I have a requirement to hash input strings and produce 14 digit decimal numbers as output.
The math I am using tells me I can have, at maximum, a 46 bit unsigned integer.
I am aware that a 46 bit uint means less collision resistance for any potential hash function. However, the number of hashes I am creating keeps the collision probability in an acceptable range.

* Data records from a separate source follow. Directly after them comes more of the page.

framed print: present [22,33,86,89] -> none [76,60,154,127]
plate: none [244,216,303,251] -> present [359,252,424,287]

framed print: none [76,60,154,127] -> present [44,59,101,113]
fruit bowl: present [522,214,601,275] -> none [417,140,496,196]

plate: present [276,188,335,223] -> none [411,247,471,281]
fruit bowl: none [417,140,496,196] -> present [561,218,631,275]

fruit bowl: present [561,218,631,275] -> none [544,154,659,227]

I would be most grateful if the community could help me verify that my method for truncating a hash to 46 bits is solid. I have a gut feeling that there are optimizations and/or easier ways to do this. My function is as follows (where bitLength is 46 when this function is called):
public static UInt64 GetTruncatedMd5Hash(string input, int bitLength)
{
var md5Hash = MD5.Create();
byte[] fullHashBytes = md5Hash.ComputeHash(Encoding.UTF8.GetBytes(input));
var fullHashBits = new BitArray(fullHashBytes);
// BitArray stores LSB of each byte in lowest indexes, so reversing...

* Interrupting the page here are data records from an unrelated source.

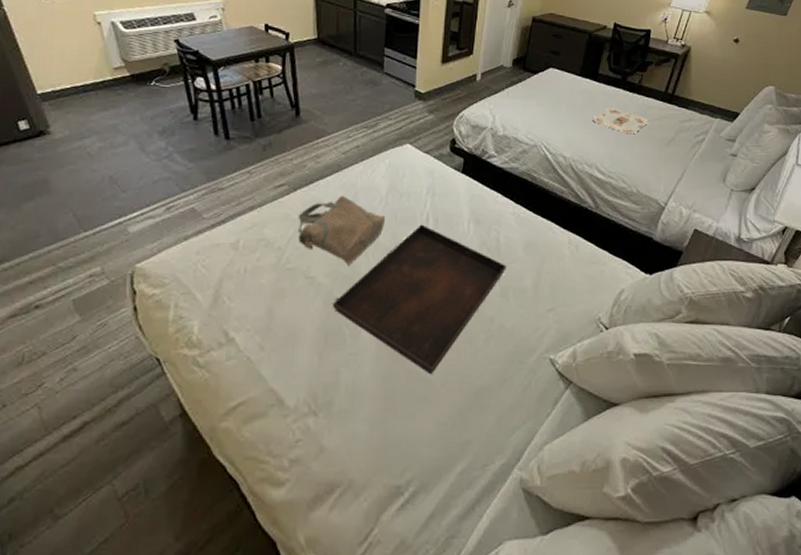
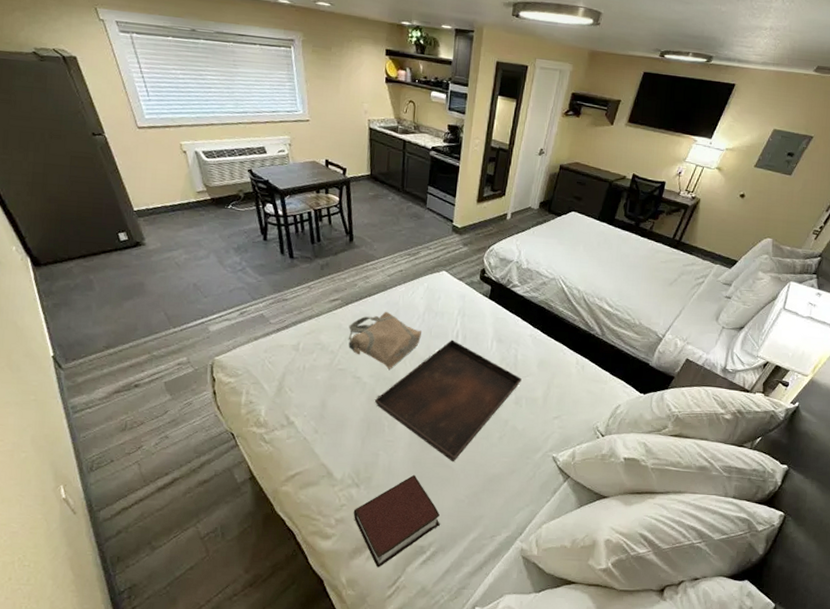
bible: none [311,394,419,519] -> present [353,474,440,568]
serving tray: present [592,108,649,134] -> none [606,249,656,274]

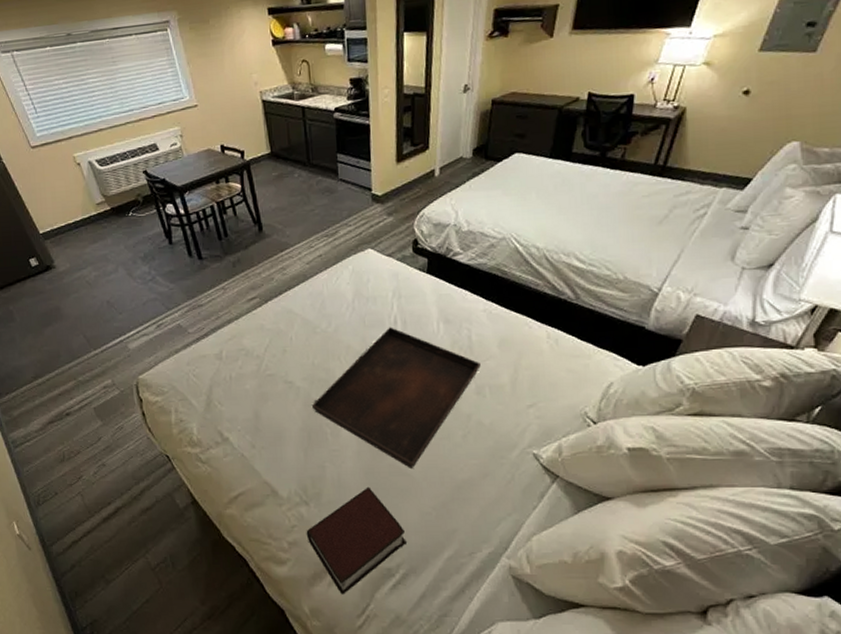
tote bag: present [348,311,421,369] -> none [271,303,354,369]

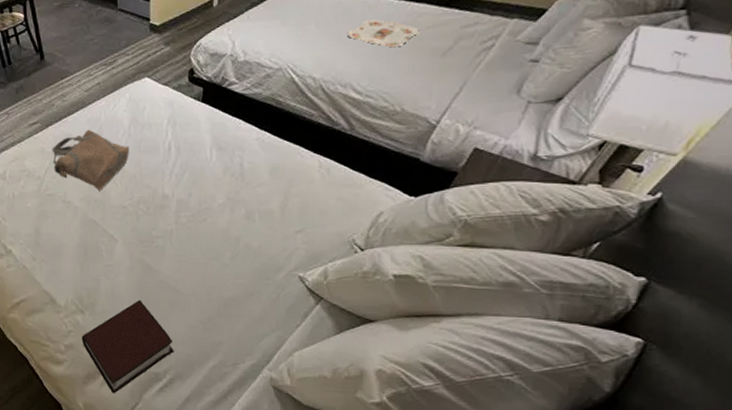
tote bag: none [271,303,354,369] -> present [52,129,129,191]
serving tray: present [312,327,481,468] -> none [89,153,251,285]
serving tray: none [567,188,636,217] -> present [347,19,419,48]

ReverseBitArray(fullHashBits);
// truncate by copying only number of bits specified by bitLength param
var truncatedHashBits = new BitArray(bitLength);
for (int i = 0; i < bitLength - 1; i++)
{
truncatedHashBits[i] = fullHashBits[i];
}
byte[] truncatedHashBytes = new byte[8];
truncatedHashBits.CopyTo(truncatedHashBytes, 0);
return BitConverter.ToUInt64(truncatedHashBytes, 0);
}
Thanks for taking a look at this question. I appreciate any feedback!